We know from his surviving correspondence that Joyce's friend Oliver St John Gogarty, the original of Buck Mulligan, was obsessed with Algernon Swinburne’s work, which he quotes copiously in his letters to Joyce and to his Oxford friend G.K.A. Bell. In his 1903 and 1904 letters to Joyce and in the slightly later correspondence with Bell, Gogarty even talks of plans to go on a pilgrimage to meet the old English poet at the Rose and Crown pub in Wimbledon. The language of these letters is infused with Swinburnean phrases, especially in the letters to Bell, who shared his obsession. James F. Carens, who edited the letters to Bell for Dolmen Press, has two footnotes for the first letter (of 26 June 1904) that identify quotations from Swinburne poems, one of them the famous Mulligan quote in "Telemachus" about the sea being a "great sweet mother"). In reality, that first letter alone has five additional references to four different Swinburne poems: "Anactoria," "The Triumph of Time," "Ave atque Vale" (twice) and "Ode on the insurrection in Candia".
In the same letter Gogarty mentions that "it's too bad to parody 'my master Swinburne'" and, as the quotation marks indicate, this is a rather oblique reference to W. B. Yeats, who had called William Blake "his master" (Uncollected Prose I, 273.) From the correspondence with Bell (who won the 1904 Oxford Newdigate Poetry Prize before Gogarty), it is obvious that the Irishman Gogarty admired Swinburne in the same way that his English friend considered Yeats his master in poeticis.

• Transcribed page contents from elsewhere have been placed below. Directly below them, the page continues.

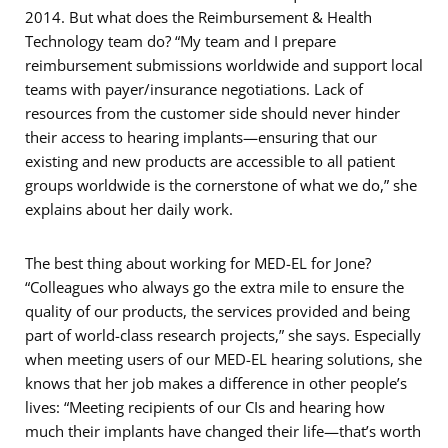
2014. But what does the Reimbursement & Health
Technology team do? “My team and I prepare
reimbursement submissions worldwide and support local
teams with payer/insurance negotiations. Lack of
resources from the customer side should never hinder
their access to hearing implants—ensuring that our
existing and new products are accessible to all patient
groups worldwide is the cornerstone of what we do,” she
explains about her daily work.
The best thing about working for MED-EL for Jone?
“Colleagues who always go the extra mile to ensure the
quality of our products, the services provided and being
part of world-class research projects,” she says. Especially
when meeting users of our MED-EL hearing solutions, she
knows that her job makes a difference in other people’s
lives: “Meeting recipients of our CIs and hearing how
much their implants have changed their life—that’s worth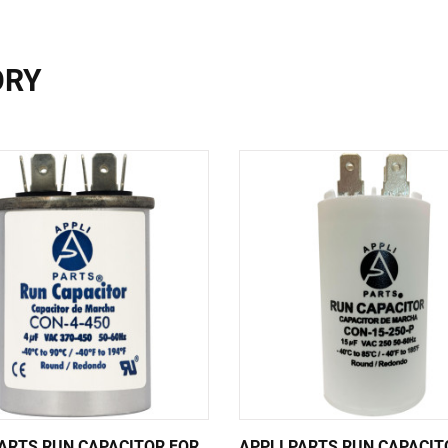
ORY
PARTS RUN CAPACITOR FOR
APPLI PARTS RUN CAPACIT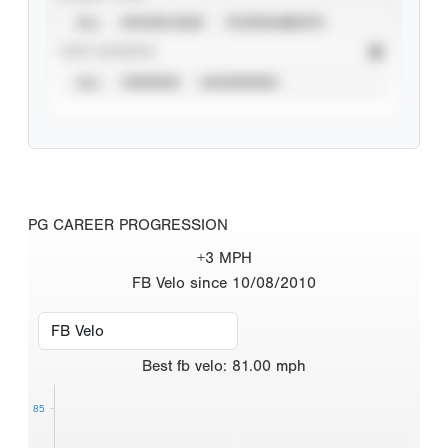
ALL
SHOWCASES
TOURNAMENTS
STAT SOURCE
ALL
VERIFIED
UNVERIFIED
PG CAREER PROGRESSION
+3 MPH
FB Velo since 10/08/2010
Best
fb velo
:
81.00
mph
85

It is thus appropriate that from the first chapter of Ulysses, Buck Mulligan is associated with Swinburne, whom he quotes and affectionately calls “Algy” as early as line 77. In their “Ulysses” Annotated, Gifford and Seidman identified numerous quotations from Swinburne’s oeuvre. Still in the first chapter, Mulligan tells Stephen that the latter needs to be Hellenised and he promises to take him on a trip to Greece. In “Wandering Rocks” Mulligan tells Haines that Stephen will never be a poet precisely because he misses “the Attic note. The note of Swinburne, of all poets, the white death and the ruddy birth” (1073-74), with the last seven words a quotation from another Swinburne poem (“Genesis”).

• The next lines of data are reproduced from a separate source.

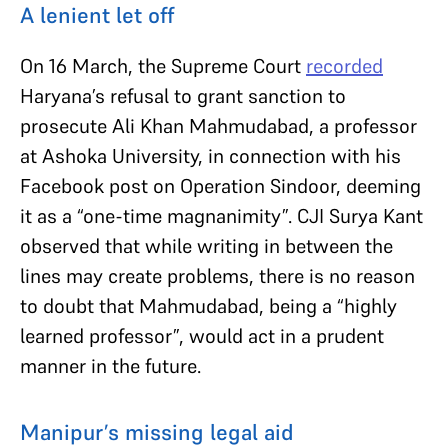
A lenient let off
On 16 March, the Supreme Court
recorded
Haryana’s refusal to grant sanction to
prosecute Ali Khan Mahmudabad, a professor
at Ashoka University, in connection with his
Facebook post on Operation Sindoor, deeming
it as a “one-time magnanimity”. CJI Surya Kant
observed that while writing in between the
lines may create problems, there is no reason
to doubt that Mahmudabad, being a “highly
learned professor”, would act in a prudent
manner in the future.
Manipur’s missing legal aid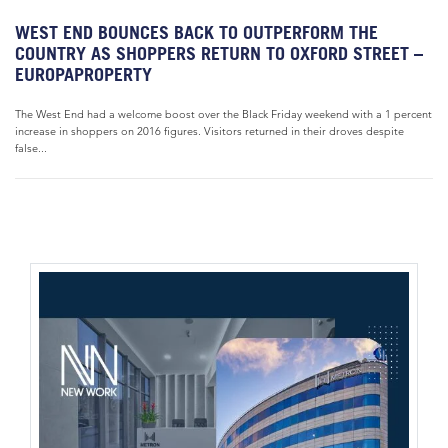
WEST END BOUNCES BACK TO OUTPERFORM THE
COUNTRY AS SHOPPERS RETURN TO OXFORD STREET –
EUROPAPROPERTY
The West End had a welcome boost over the Black Friday weekend with a 1 percent
increase in shoppers on 2016 figures. Visitors returned in their droves despite
false...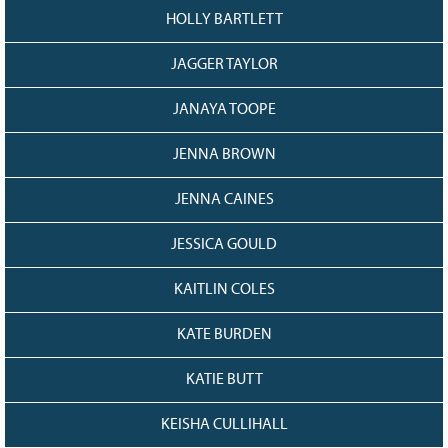
HOLLY BARTLETT
JAGGER TAYLOR
JANAYA TOOPE
JENNA BROWN
JENNA CAINES
JESSICA GOULD
KAITLIN COLES
KATE BURDEN
KATIE BUTT
KEISHA CULLIHALL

Typically, Mulligan's language is a mixture of Shakespeare (I fear me) and Swinburne (pale Galilean eyes and the final italicised line). But it is also medical (mesial) and Hellenic, of course, in Arnoldian opposition to the Hebrew Bloom. Gifford and Seidman write that "Greeker than the Greeks" means that Bloom “indulges in pederasty" but they miss the reference on the one hand to the famous expression "hibernicis ipsis hibernior" (more Irish than the Irish), and on the other the fact that Gogarty had used the phrase in his poem "The Isles of Greece" which was written in 1904 but only published in Secret Springs of Dublin Songs (with its Swinburnean title) in which he mocks his own "Hellenizing." In that context there is no hint of homosexuality.

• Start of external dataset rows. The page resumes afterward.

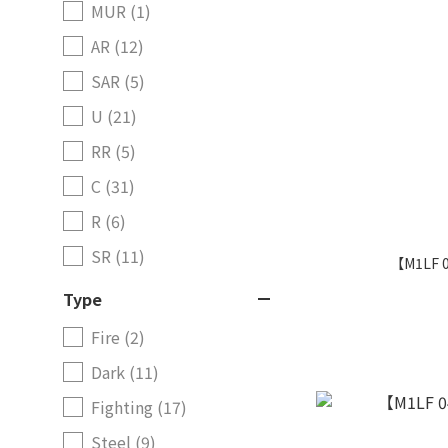
MUR (1)
AR (12)
SAR (5)
U (21)
RR (5)
C (31)
R (6)
SR (11)
【M1LF 
Type
Fire (2)
Dark (11)
Fighting (17)
Steel (9)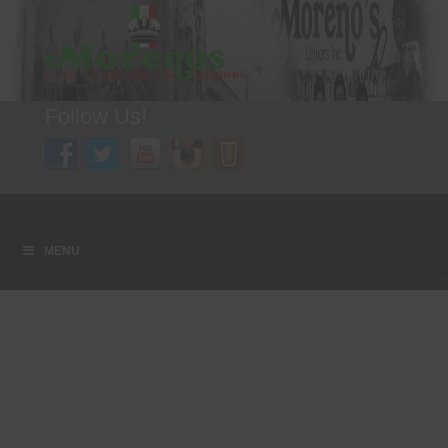
Follow Us!
A FAMILY TRADITION FOR MORE THAN 49 YEARS
Menu
Skip to content
MENU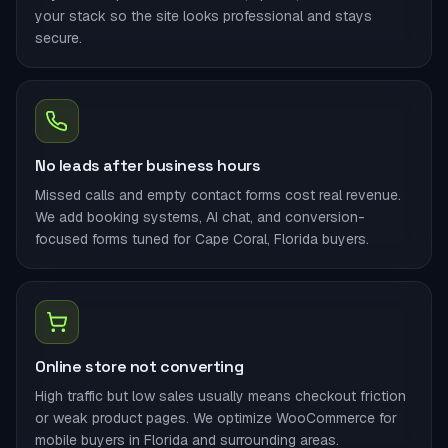
your stack so the site looks professional and stays
secure.
No leads after business hours
Missed calls and empty contact forms cost real revenue.
We add booking systems, AI chat, and conversion-
focused forms tuned for Cape Coral, Florida buyers.
Online store not converting
High traffic but low sales usually means checkout friction
or weak product pages. We optimize WooCommerce for
mobile buyers in Florida and surrounding areas.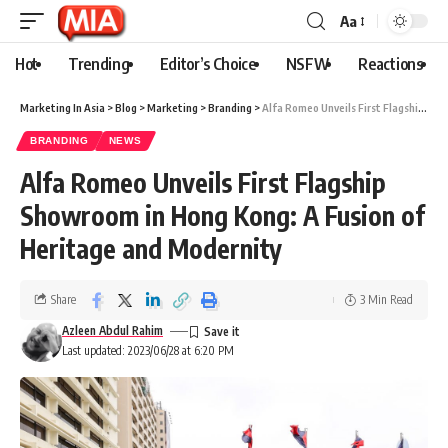
Aa
Hot
Trending
Editor’s Choice
NSFW
Reactions
Marketing In Asia
>
Blog
>
Marketing
>
Branding
>
Alfa Romeo Unveils First Flagship Showroom in Hong Kong: A Fusion of Heritage and Modernity
BRANDING
NEWS
Alfa Romeo Unveils First Flagship
Showroom in Hong Kong: A Fusion of
Heritage and Modernity
Share
3 Min Read
Azleen Abdul Rahim
Last updated: 2023/06/28 at 6:20 PM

Mulligan repeats his warning that Bloom lusts after Stephen, in language that is biblical, poetic (Coleridge) and Shakespearean, and Stephen's reaction is similar. Instead of the single word "catamite," he now refers to the "manner of Oxenford" which Gifford and Seidman gloss as a "homosexual preoccupation".
The original identification of Mulligan's way of speaking as "said gaily" may seem more explicit to our contemporaries (though the homosexual use of "gay" had not emerged in the 1920s), but "suspired amorously," through the Swinburne reference, manages to contribute to the homosexual triangle consisting of Stephen, Mulligan and Bloom.